▶ **WHAT YOU WILL DO**
From the records below, pull each line that has "Figure".

▶ **MATERIAL PROVIDED**
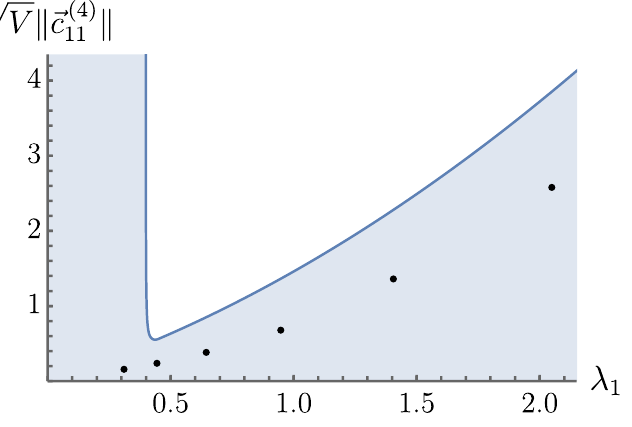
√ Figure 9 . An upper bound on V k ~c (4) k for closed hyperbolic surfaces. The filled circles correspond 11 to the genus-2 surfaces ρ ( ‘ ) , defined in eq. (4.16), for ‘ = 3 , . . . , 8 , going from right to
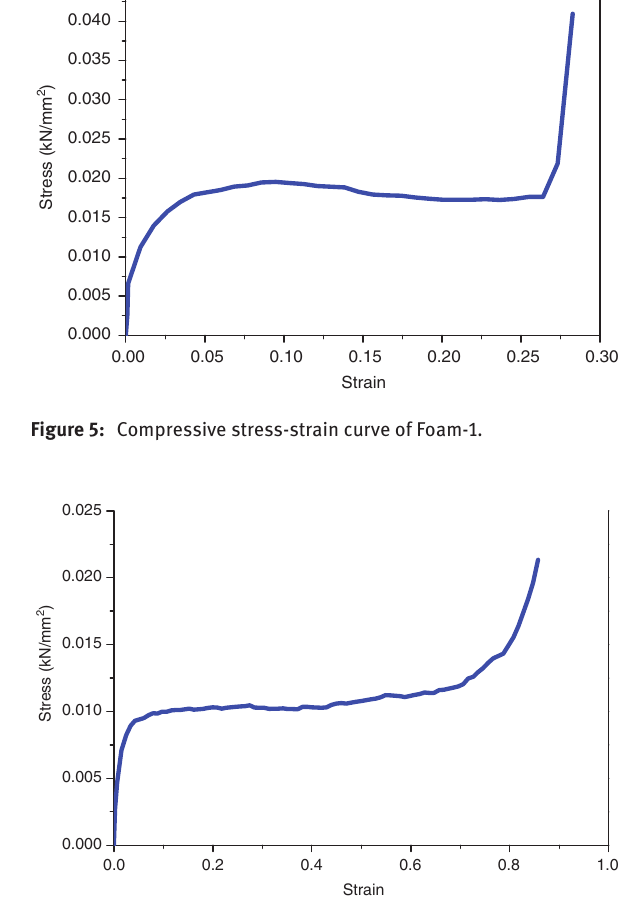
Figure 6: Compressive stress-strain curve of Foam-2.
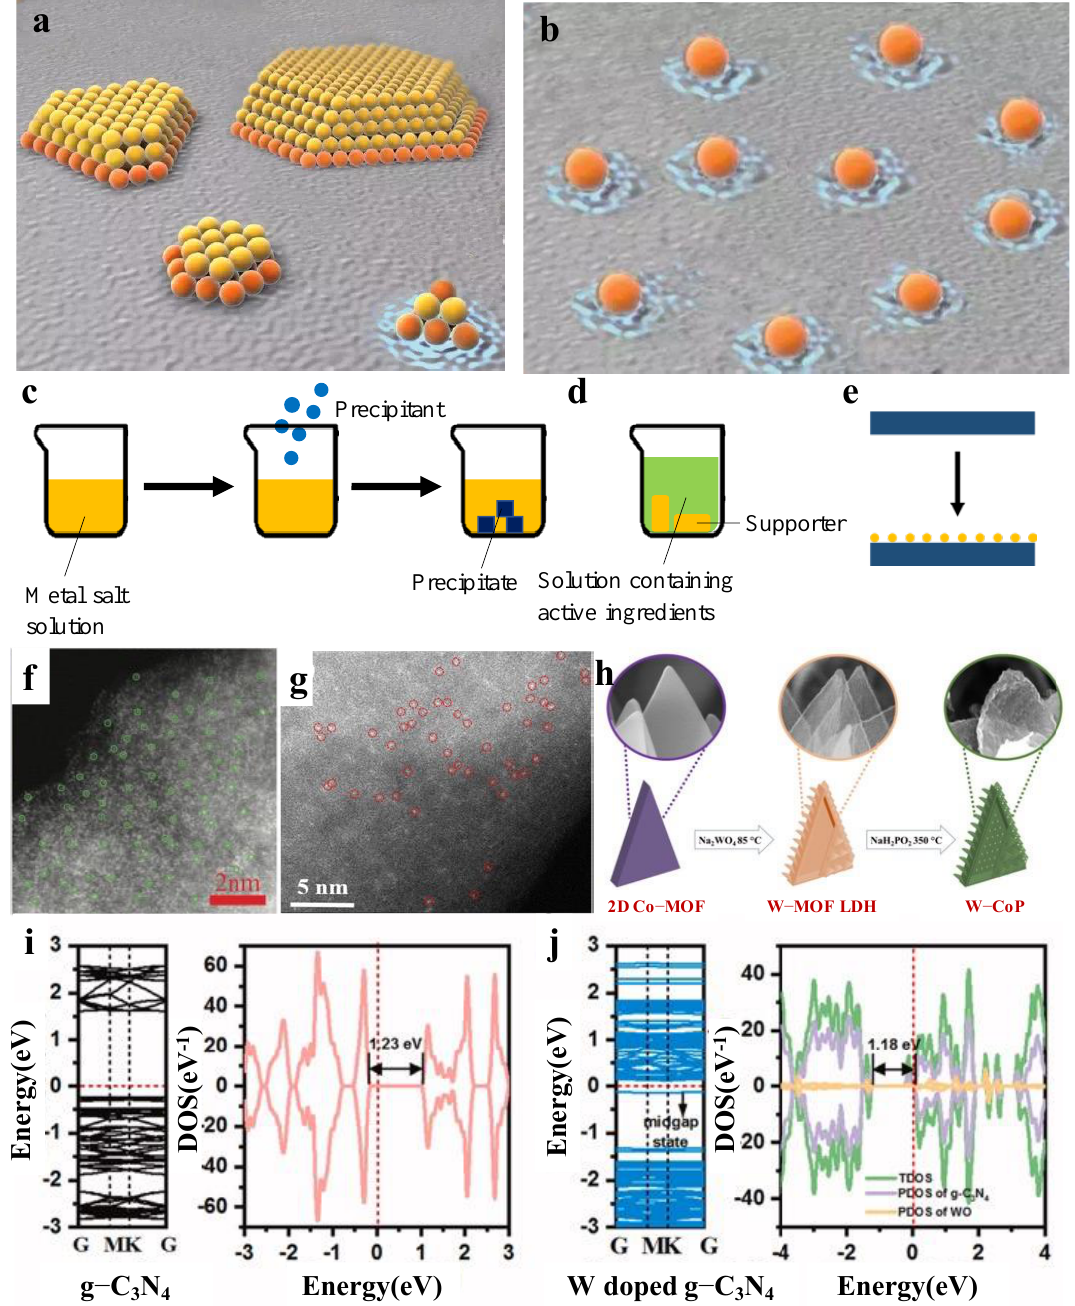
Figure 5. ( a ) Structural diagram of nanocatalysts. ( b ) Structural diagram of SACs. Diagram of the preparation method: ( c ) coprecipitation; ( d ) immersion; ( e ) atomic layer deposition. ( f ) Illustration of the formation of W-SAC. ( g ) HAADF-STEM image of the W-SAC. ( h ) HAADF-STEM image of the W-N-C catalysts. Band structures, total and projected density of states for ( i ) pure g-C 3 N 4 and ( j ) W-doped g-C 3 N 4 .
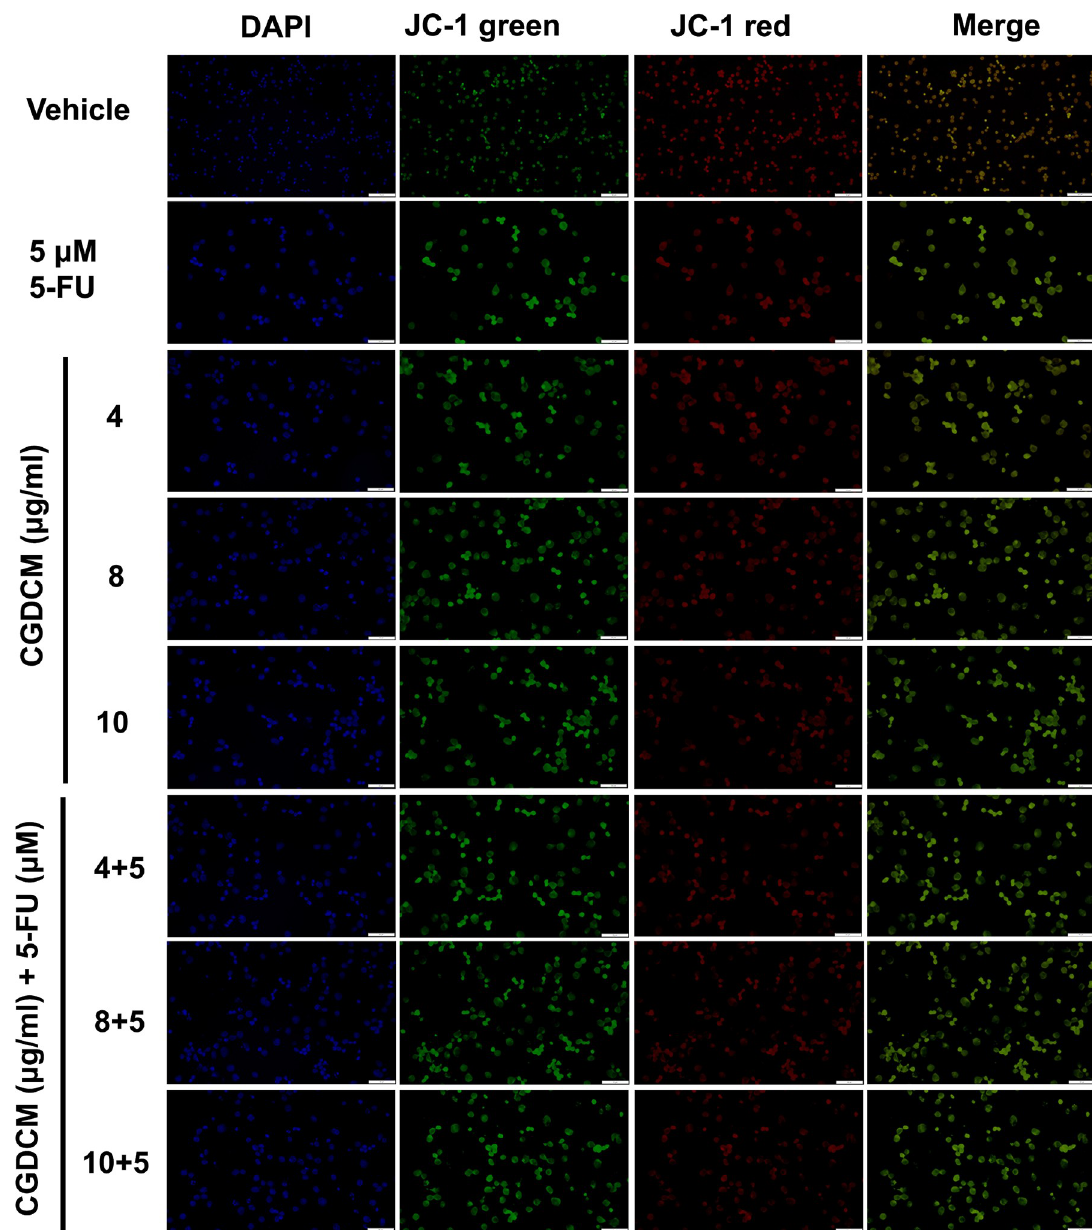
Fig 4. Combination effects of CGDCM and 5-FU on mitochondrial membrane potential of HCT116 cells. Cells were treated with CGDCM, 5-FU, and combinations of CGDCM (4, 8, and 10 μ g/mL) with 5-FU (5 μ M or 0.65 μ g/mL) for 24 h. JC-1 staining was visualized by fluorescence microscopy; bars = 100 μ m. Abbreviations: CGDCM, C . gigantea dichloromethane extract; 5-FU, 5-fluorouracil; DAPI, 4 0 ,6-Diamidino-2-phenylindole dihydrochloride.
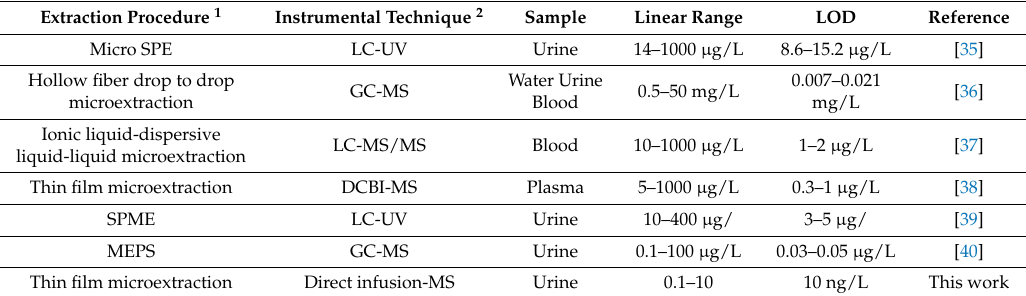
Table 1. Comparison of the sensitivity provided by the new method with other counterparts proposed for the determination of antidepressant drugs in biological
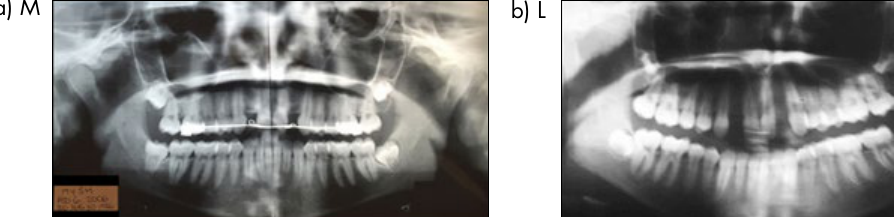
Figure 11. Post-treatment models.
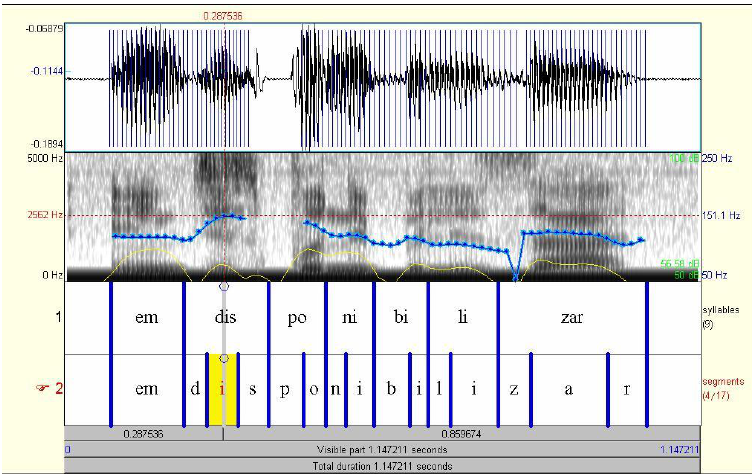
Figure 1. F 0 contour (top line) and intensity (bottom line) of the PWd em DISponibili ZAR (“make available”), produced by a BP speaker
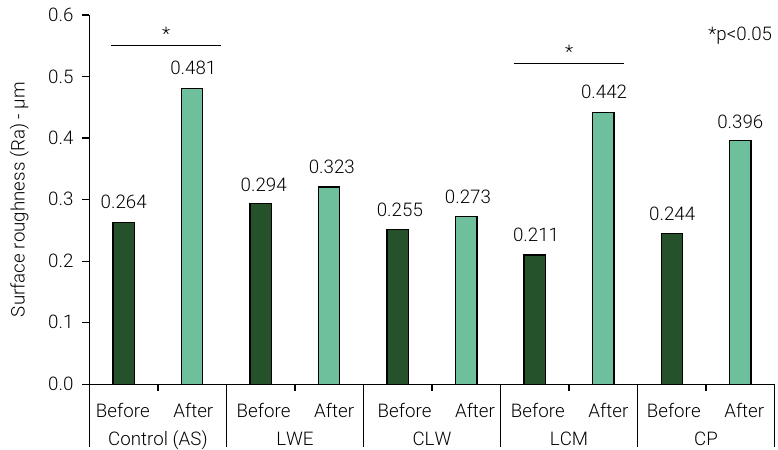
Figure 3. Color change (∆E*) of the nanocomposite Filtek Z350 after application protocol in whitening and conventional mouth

▶ **YOUR RESPONSE**
√ Figure 9 . An upper bound on V k ~c (4) k for closed hyperbolic surfaces. The filled circles correspond 11 to the genus-2 surfaces ρ ( ‘ ) , defined in eq. (4.16), for ‘ = 3 , . . . , 8 , going from right to
Figure 6: Compressive stress-strain curve of Foam-2.
Figure 5. ( a ) Structural diagram of nanocatalysts. ( b ) Structural diagram of SACs. Diagram of the preparation method: ( c ) coprecipitation; ( d ) immersion; ( e ) atomic layer deposition. ( f ) Illustration of the formation of W-SAC. ( g ) HAADF-STEM image of the W-SAC. ( h ) HAADF-STEM image of the W-N-C catalysts. Band structures, total and projected density of states for ( i ) pure g-C 3 N 4 and ( j ) W-doped g-C 3 N 4 .
Figure 11. Post-treatment models.
Figure 1. F 0 contour (top line) and intensity (bottom line) of the PWd em DISponibili ZAR (“make available”), produced by a BP speaker
Figure 3. Color change (∆E*) of the nanocomposite Filtek Z350 after application protocol in whitening and conventional mouth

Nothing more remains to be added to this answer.